Of course, no matter how fast the wheel was spinning he hadn’t lost all control or forgotten his tactics and so when he got close he put on the brakes and went low to the ground till he was mud all over, till he was indistinguishable from the mud, and crept up on his elbows and knees to take up a recon position and glass the plantation to be sure there were no aliens or hostiles snooping around or helping themselves to his crop. What he saw took the heart out of him. Half the pots, at least half, had been tipped over by the violence of the storm and another half of those had washed down a series of gullies that hadn’t been there the last time he’d looked. That upset him, of course it did, and maybe it made him careless too, because he jumped to his feet and just burst right out into the clearing and started righting the pots and checking on the seedpods he’d painstakingly slit in six places with a razor blade so he could milk the sap out of them, backbreaking work. Boring work. Work he’d come to hate. Which was why he’d been two days away from it, distracting himself with little yellow pills and getting laid. Stupidly.
A lot of the stems had been bent out of shape or even snapped in two when the pots tipped over and the ones that had washed downhill were just a total loss, but what he could do was salvage as many seedpods as possible, dry them out and grind them up to make a sort of tea, tea that would get you high, or at least that was what he’d heard. But then he couldn’t sell that and if he couldn’t sell it then it just defeated the whole purpose of trying to raise some cash out of all this work and worry so he would have the wherewithal to do it again next year and the year after that because those little toast-brown balls of opium were his beaver hides, the modern-day equivalent of the plews that would make him independent and never have to say Yessir, Cap’n, to no man.
Truth be told, he was in a kind of frenzy, trying to put things right when he should have realized he’d just have to cut his losses, but every plant meant something to him because he’d grown them from the little black gnat-sized seeds he’d mixed with a handful of sand so they’d scatter nicely across the surface of the five-gallon plastic pots he and Cody had lifted from the back of a nursery one socked-in night when the only way you could see anything was with night-vision goggles. Some of the seeds never germinated. Others got chewed down to the stub by a mysterious nighttime presence he never was able to track down, whether it was bugs or rabbits or even deer. Or aliens. Could have been aliens. He wouldn’t put it past them. But then why would they attack the half-grown plants instead of waiting for the flowers and the seedpods and the milky white drip of opium that made it all worthwhile?
What you had to do was score the pods late in the day so the sap wouldn’t coagulate like blood but instead just drip in a nice wet flow all night long so you could collect it in the morning and set it aside to dry from milky white to golden brown for a couple of days and just store it up in your screw-top jar for personal use or sale on the street or maybe under the counter at the Big 5, and no, he had no interest in making heroin from it because that required boiling out the impurities and using chemicals and no mountain man wanted to go near chemicals. That wasn’t natural. That wasn’t organic. Dry it and smoke it, that was as far as he wanted to go, but he didn’t even want to go there, not anymore, because really all he needed was 151 and pot and maybe, when the wheel was spinning out of control, a medicinal hit of acid to bring it back into line.

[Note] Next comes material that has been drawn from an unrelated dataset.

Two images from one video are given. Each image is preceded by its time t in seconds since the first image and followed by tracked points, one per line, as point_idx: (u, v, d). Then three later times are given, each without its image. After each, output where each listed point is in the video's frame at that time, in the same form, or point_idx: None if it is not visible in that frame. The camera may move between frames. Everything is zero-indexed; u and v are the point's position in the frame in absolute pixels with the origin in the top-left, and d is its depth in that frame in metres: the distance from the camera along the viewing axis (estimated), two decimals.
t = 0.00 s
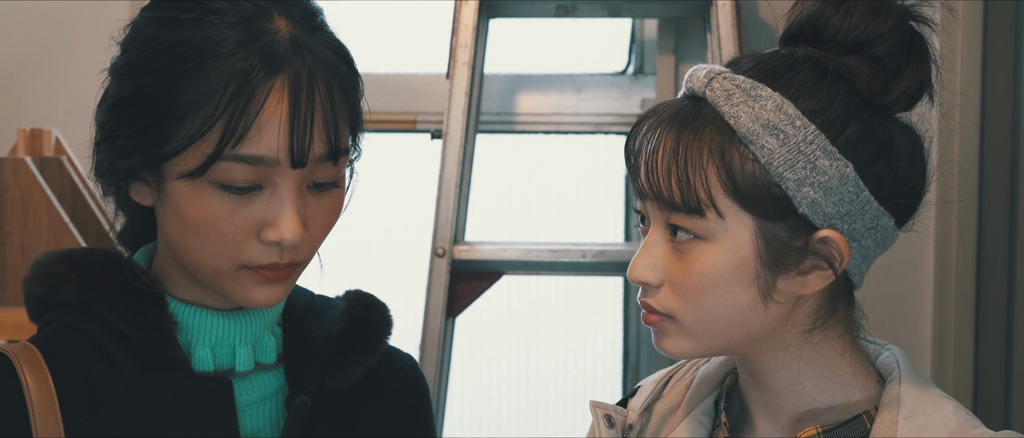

But here he was, in his frenzy, everything mud and half the plants ruined, the beautiful tall stiff green stems he’d watched climbing higher day by day till they flowered and the petals dropped off and the seed pods started nodding under their own weight now just bent and broken and pretty much useless, the rain slacking off to a mist that climbed up the back of his neck like a slug and the beef stew sitting on his stomach like its own kind of death. Talk about miserable. He just wanted to raise his face to the sky and scream till his lungs gave out. And he might have, except that soldiers didn’t complain or blame anybody for anything except themselves, and it was a good thing too because it was right then that he spotted movement at the far end of the plantation, in the treeline there, and just about jumped out of his skin. But he didn’t do that either. He kept his cool and retreated, silent and swift, sluicing uphill through the mud till he slipped over the edge of the bunker and snatched up his binoculars, and he was bummed, of course he was, but there was something inside of him that kept swelling and swelling until it began to feel like joy. This was it. Finally. Definitively. The moment he’d been waiting for since the seeds arrived on his doorstep in a neat tan box with raised silver lettering you could run your fingers over again and again just for the sheer transference of it: Russo & Ayers, Horticulturists. And wasn’t that a beautiful thing? The box? The seeds? The moment?